** Task directions **
Reproduce every line of the records below without changing any word, capital letter or punctuation mark.

[start Exercise data]

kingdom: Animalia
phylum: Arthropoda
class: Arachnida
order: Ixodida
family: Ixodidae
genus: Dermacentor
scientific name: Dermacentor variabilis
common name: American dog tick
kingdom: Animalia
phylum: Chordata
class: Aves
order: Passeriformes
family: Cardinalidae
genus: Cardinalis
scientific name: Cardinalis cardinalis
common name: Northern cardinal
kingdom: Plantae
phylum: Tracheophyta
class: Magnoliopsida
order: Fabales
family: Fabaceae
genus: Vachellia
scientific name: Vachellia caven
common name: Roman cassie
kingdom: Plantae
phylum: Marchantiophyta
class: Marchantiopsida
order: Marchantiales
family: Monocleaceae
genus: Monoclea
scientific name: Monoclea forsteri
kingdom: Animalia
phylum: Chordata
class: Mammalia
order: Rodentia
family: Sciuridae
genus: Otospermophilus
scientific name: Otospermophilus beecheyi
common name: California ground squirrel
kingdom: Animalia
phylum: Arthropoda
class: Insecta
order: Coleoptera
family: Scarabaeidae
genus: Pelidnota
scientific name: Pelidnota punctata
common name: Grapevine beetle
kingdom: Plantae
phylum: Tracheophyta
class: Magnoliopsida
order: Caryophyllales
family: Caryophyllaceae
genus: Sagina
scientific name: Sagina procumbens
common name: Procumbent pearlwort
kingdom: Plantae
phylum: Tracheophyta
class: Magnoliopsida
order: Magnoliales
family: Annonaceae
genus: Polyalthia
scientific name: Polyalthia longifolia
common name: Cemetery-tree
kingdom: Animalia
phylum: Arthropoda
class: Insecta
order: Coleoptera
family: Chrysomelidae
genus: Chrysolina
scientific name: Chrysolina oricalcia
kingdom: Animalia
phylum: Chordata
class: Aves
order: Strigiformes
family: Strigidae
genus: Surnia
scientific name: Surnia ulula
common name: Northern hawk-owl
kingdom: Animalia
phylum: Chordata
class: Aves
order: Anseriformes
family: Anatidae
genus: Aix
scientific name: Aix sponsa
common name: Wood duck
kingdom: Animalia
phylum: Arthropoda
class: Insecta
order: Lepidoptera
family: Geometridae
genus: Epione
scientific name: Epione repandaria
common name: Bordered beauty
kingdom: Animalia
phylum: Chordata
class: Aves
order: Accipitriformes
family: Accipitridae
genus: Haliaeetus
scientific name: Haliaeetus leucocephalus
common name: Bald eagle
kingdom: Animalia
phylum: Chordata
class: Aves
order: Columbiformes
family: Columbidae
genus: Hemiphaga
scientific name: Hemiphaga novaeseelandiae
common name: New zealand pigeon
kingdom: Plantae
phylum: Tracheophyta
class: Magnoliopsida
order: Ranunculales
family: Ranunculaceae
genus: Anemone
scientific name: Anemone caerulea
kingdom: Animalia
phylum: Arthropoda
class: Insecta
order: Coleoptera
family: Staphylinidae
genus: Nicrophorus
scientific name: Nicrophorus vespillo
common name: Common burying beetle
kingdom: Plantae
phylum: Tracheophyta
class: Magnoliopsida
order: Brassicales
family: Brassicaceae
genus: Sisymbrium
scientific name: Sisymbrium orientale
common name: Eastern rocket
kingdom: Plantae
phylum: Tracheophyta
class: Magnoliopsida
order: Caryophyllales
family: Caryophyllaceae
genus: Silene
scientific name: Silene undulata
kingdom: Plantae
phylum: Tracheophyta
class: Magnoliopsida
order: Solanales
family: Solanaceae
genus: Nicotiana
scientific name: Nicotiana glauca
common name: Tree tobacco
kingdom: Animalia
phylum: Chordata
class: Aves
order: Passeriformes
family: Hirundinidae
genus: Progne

[end Exercise data]

** Complete output **
kingdom: Animalia
phylum: Arthropoda
class: Arachnida
order: Ixodida
family: Ixodidae
genus: Dermacentor
scientific name: Dermacentor variabilis
common name: American dog tick
kingdom: Animalia
phylum: Chordata
class: Aves
order: Passeriformes
family: Cardinalidae
genus: Cardinalis
scientific name: Cardinalis cardinalis
common name: Northern cardinal
kingdom: Plantae
phylum: Tracheophyta
class: Magnoliopsida
order: Fabales
family: Fabaceae
genus: Vachellia
scientific name: Vachellia caven
common name: Roman cassie
kingdom: Plantae
phylum: Marchantiophyta
class: Marchantiopsida
order: Marchantiales
family: Monocleaceae
genus: Monoclea
scientific name: Monoclea forsteri
kingdom: Animalia
phylum: Chordata
class: Mammalia
order: Rodentia
family: Sciuridae
genus: Otospermophilus
scientific name: Otospermophilus beecheyi
common name: California ground squirrel
kingdom: Animalia
phylum: Arthropoda
class: Insecta
order: Coleoptera
family: Scarabaeidae
genus: Pelidnota
scientific name: Pelidnota punctata
common name: Grapevine beetle
kingdom: Plantae
phylum: Tracheophyta
class: Magnoliopsida
order: Caryophyllales
family: Caryophyllaceae
genus: Sagina
scientific name: Sagina procumbens
common name: Procumbent pearlwort
kingdom: Plantae
phylum: Tracheophyta
class: Magnoliopsida
order: Magnoliales
family: Annonaceae
genus: Polyalthia
scientific name: Polyalthia longifolia
common name: Cemetery-tree
kingdom: Animalia
phylum: Arthropoda
class: Insecta
order: Coleoptera
family: Chrysomelidae
genus: Chrysolina
scientific name: Chrysolina oricalcia
kingdom: Animalia
phylum: Chordata
class: Aves
order: Strigiformes
family: Strigidae
genus: Surnia
scientific name: Surnia ulula
common name: Northern hawk-owl
kingdom: Animalia
phylum: Chordata
class: Aves
order: Anseriformes
family: Anatidae
genus: Aix
scientific name: Aix sponsa
common name: Wood duck
kingdom: Animalia
phylum: Arthropoda
class: Insecta
order: Lepidoptera
family: Geometridae
genus: Epione
scientific name: Epione repandaria
common name: Bordered beauty
kingdom: Animalia
phylum: Chordata
class: Aves
order: Accipitriformes
family: Accipitridae
genus: Haliaeetus
scientific name: Haliaeetus leucocephalus
common name: Bald eagle
kingdom: Animalia
phylum: Chordata
class: Aves
order: Columbiformes
family: Columbidae
genus: Hemiphaga
scientific name: Hemiphaga novaeseelandiae
common name: New zealand pigeon
kingdom: Plantae
phylum: Tracheophyta
class: Magnoliopsida
order: Ranunculales
family: Ranunculaceae
genus: Anemone
scientific name: Anemone caerulea
kingdom: Animalia
phylum: Arthropoda
class: Insecta
order: Coleoptera
family: Staphylinidae
genus: Nicrophorus
scientific name: Nicrophorus vespillo
common name: Common burying beetle
kingdom: Plantae
phylum: Tracheophyta
class: Magnoliopsida
order: Brassicales
family: Brassicaceae
genus: Sisymbrium
scientific name: Sisymbrium orientale
common name: Eastern rocket
kingdom: Plantae
phylum: Tracheophyta
class: Magnoliopsida
order: Caryophyllales
family: Caryophyllaceae
genus: Silene
scientific name: Silene undulata
kingdom: Plantae
phylum: Tracheophyta
class: Magnoliopsida
order: Solanales
family: Solanaceae
genus: Nicotiana
scientific name: Nicotiana glauca
common name: Tree tobacco
kingdom: Animalia
phylum: Chordata
class: Aves
order: Passeriformes
family: Hirundinidae
genus: Progne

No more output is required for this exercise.